--- REQUIREMENT ---
Reproduce each line of the data exactly as it is.

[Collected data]

◇ ◇ ◇ ◇ ◇ ◇ ◇

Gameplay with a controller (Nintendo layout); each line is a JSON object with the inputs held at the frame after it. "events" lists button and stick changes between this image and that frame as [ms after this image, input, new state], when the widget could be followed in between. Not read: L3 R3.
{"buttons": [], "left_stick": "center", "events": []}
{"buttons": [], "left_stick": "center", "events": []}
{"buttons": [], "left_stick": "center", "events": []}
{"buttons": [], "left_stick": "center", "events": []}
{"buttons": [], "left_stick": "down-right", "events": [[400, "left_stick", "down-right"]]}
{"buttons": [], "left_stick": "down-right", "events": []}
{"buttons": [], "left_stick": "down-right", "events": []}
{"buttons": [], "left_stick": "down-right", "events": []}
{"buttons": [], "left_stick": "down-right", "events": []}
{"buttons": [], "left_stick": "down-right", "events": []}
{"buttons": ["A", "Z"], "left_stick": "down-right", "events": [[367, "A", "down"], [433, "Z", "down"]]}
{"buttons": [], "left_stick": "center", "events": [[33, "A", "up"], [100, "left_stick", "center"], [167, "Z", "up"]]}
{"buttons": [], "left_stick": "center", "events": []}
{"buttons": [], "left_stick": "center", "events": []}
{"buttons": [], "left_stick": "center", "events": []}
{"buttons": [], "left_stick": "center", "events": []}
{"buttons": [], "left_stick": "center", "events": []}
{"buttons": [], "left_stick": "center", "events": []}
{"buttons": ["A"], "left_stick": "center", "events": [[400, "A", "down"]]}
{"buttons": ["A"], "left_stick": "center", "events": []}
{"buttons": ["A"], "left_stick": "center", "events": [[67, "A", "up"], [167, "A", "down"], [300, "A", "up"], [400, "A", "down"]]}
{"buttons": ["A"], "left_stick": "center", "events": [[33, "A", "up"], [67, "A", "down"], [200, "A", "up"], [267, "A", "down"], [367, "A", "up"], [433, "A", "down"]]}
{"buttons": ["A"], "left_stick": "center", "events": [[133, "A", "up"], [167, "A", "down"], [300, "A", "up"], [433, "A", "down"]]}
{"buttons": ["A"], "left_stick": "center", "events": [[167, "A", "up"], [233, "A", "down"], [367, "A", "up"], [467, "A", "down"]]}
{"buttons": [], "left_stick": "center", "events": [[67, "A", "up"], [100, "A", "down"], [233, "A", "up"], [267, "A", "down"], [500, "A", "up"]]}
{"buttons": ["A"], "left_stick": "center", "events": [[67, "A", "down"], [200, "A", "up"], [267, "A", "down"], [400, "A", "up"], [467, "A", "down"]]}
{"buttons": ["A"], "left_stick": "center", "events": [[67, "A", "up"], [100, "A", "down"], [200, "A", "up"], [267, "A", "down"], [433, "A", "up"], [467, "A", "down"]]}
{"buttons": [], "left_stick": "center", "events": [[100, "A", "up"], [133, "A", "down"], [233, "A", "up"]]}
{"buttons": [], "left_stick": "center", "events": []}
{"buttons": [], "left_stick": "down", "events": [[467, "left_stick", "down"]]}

◇ ◇ ◇ ◇ ◇ ◇ ◇

--- REPLY ---
Gameplay with a controller (Nintendo layout); each line is a JSON object with the inputs held at the frame after it. "events" lists button and stick changes between this image and that frame as [ms after this image, input, new state], when the widget could be followed in between. Not read: L3 R3.
{"buttons": [], "left_stick": "center", "events": []}
{"buttons": [], "left_stick": "center", "events": []}
{"buttons": [], "left_stick": "center", "events": []}
{"buttons": [], "left_stick": "center", "events": []}
{"buttons": [], "left_stick": "down-right", "events": [[400, "left_stick", "down-right"]]}
{"buttons": [], "left_stick": "down-right", "events": []}
{"buttons": [], "left_stick": "down-right", "events": []}
{"buttons": [], "left_stick": "down-right", "events": []}
{"buttons": [], "left_stick": "down-right", "events": []}
{"buttons": [], "left_stick": "down-right", "events": []}
{"buttons": ["A", "Z"], "left_stick": "down-right", "events": [[367, "A", "down"], [433, "Z", "down"]]}
{"buttons": [], "left_stick": "center", "events": [[33, "A", "up"], [100, "left_stick", "center"], [167, "Z", "up"]]}
{"buttons": [], "left_stick": "center", "events": []}
{"buttons": [], "left_stick": "center", "events": []}
{"buttons": [], "left_stick": "center", "events": []}
{"buttons": [], "left_stick": "center", "events": []}
{"buttons": [], "left_stick": "center", "events": []}
{"buttons": [], "left_stick": "center", "events": []}
{"buttons": ["A"], "left_stick": "center", "events": [[400, "A", "down"]]}
{"buttons": ["A"], "left_stick": "center", "events": []}
{"buttons": ["A"], "left_stick": "center", "events": [[67, "A", "up"], [167, "A", "down"], [300, "A", "up"], [400, "A", "down"]]}
{"buttons": ["A"], "left_stick": "center", "events": [[33, "A", "up"], [67, "A", "down"], [200, "A", "up"], [267, "A", "down"], [367, "A", "up"], [433, "A", "down"]]}
{"buttons": ["A"], "left_stick": "center", "events": [[133, "A", "up"], [167, "A", "down"], [300, "A", "up"], [433, "A", "down"]]}
{"buttons": ["A"], "left_stick": "center", "events": [[167, "A", "up"], [233, "A", "down"], [367, "A", "up"], [467, "A", "down"]]}
{"buttons": [], "left_stick": "center", "events": [[67, "A", "up"], [100, "A", "down"], [233, "A", "up"], [267, "A", "down"], [500, "A", "up"]]}
{"buttons": ["A"], "left_stick": "center", "events": [[67, "A", "down"], [200, "A", "up"], [267, "A", "down"], [400, "A", "up"], [467, "A", "down"]]}
{"buttons": ["A"], "left_stick": "center", "events": [[67, "A", "up"], [100, "A", "down"], [200, "A", "up"], [267, "A", "down"], [433, "A", "up"], [467, "A", "down"]]}
{"buttons": [], "left_stick": "center", "events": [[100, "A", "up"], [133, "A", "down"], [233, "A", "up"]]}
{"buttons": [], "left_stick": "center", "events": []}
{"buttons": [], "left_stick": "down", "events": [[467, "left_stick", "down"]]}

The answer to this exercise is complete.